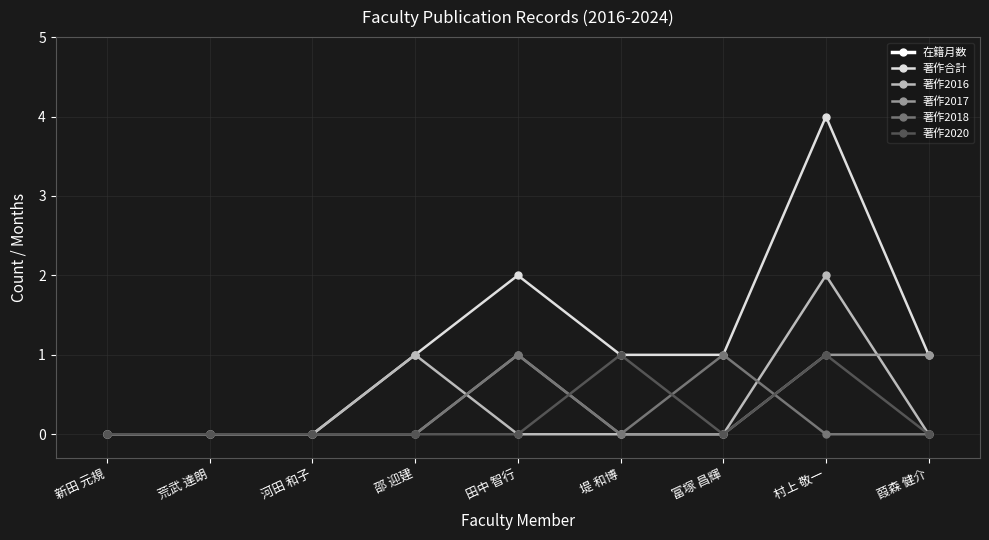

Reading right to left, transcribe all the data shown in this chart.

在籍月数: 36	108	48	108	36	24	60	108	108
著作合計: 1	4	1	1	2	1	0	0	0
著作2016: 0	2	0	0	0	1	0	0	0
著作2017: 1	1	0	0	1	0	0	0	0
著作2018: 0	0	1	0	1	0	0	0	0
著作2020: 0	1	0	1	0	0	0	0	0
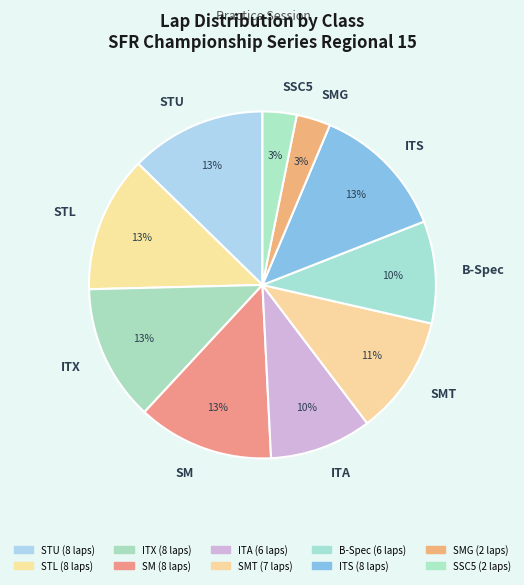

Is SMG the majority of the pie?

No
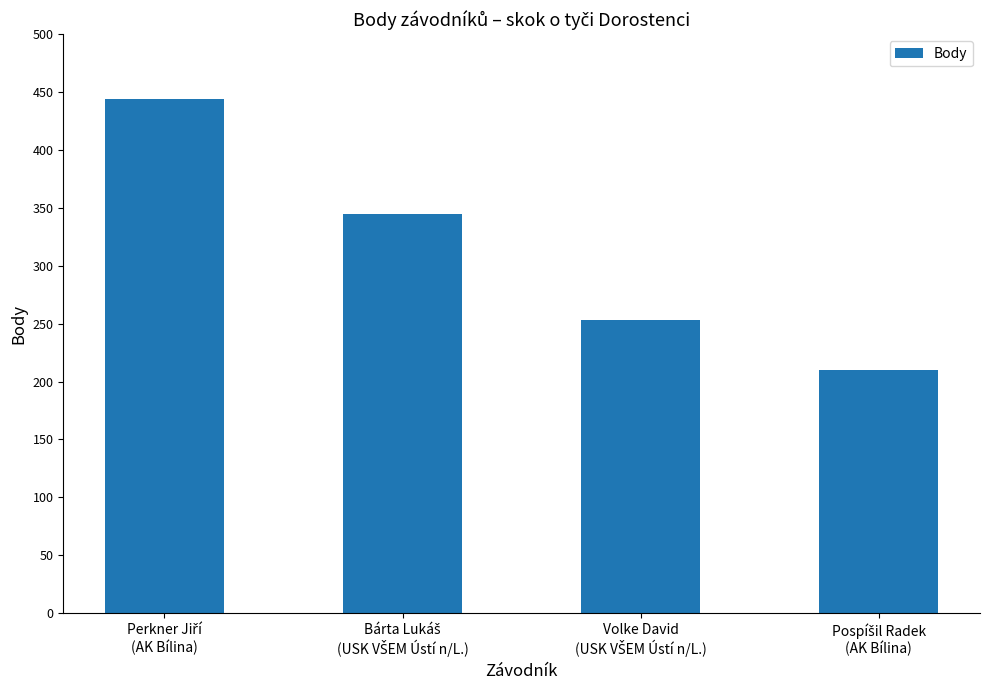

What is the value of the 2nd bar from the left?

345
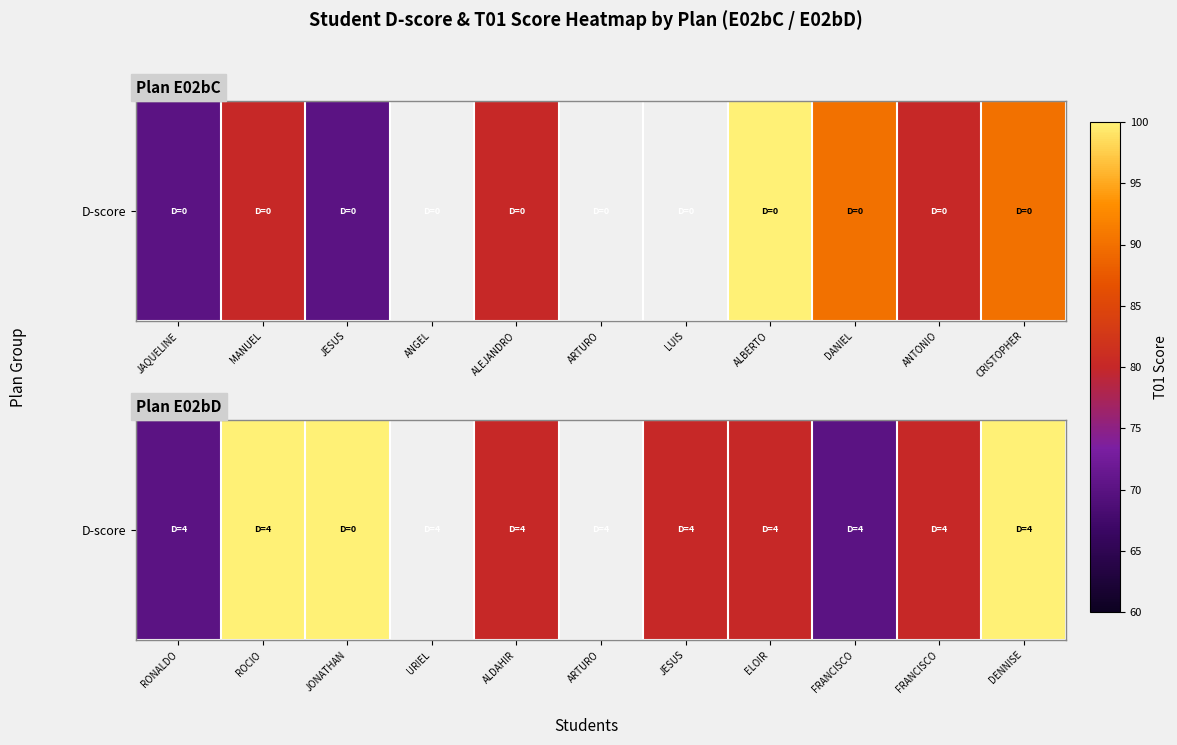

Which label corresponds to the smallest value in the chart?

RONALDO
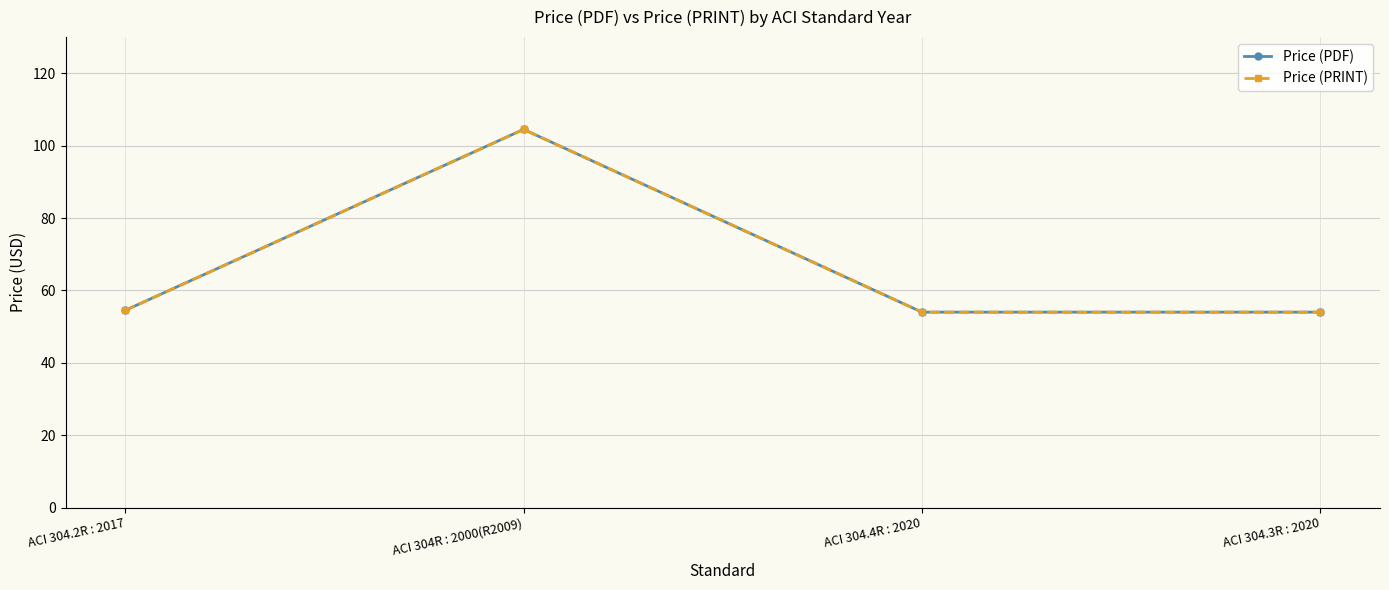

What is the highest value of the Price (PRINT) series?

104.5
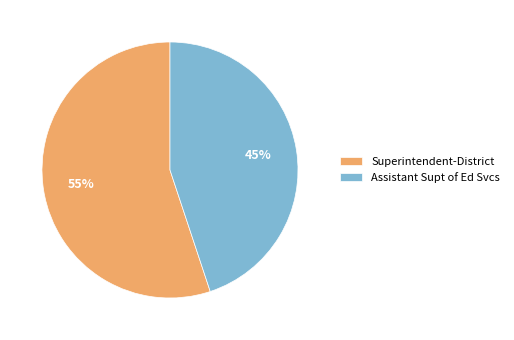

Is there any slice that represents more than half of the pie?

Yes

# # # # # # #

* [练习目标] 请找出上面材料中含有字符串“left”的每一行，并把这些行原样抄写出来。

* [参考答案]
Reading right to left, transcribe all the data shown in this chart.
What is the value of the 2nd bar from the left?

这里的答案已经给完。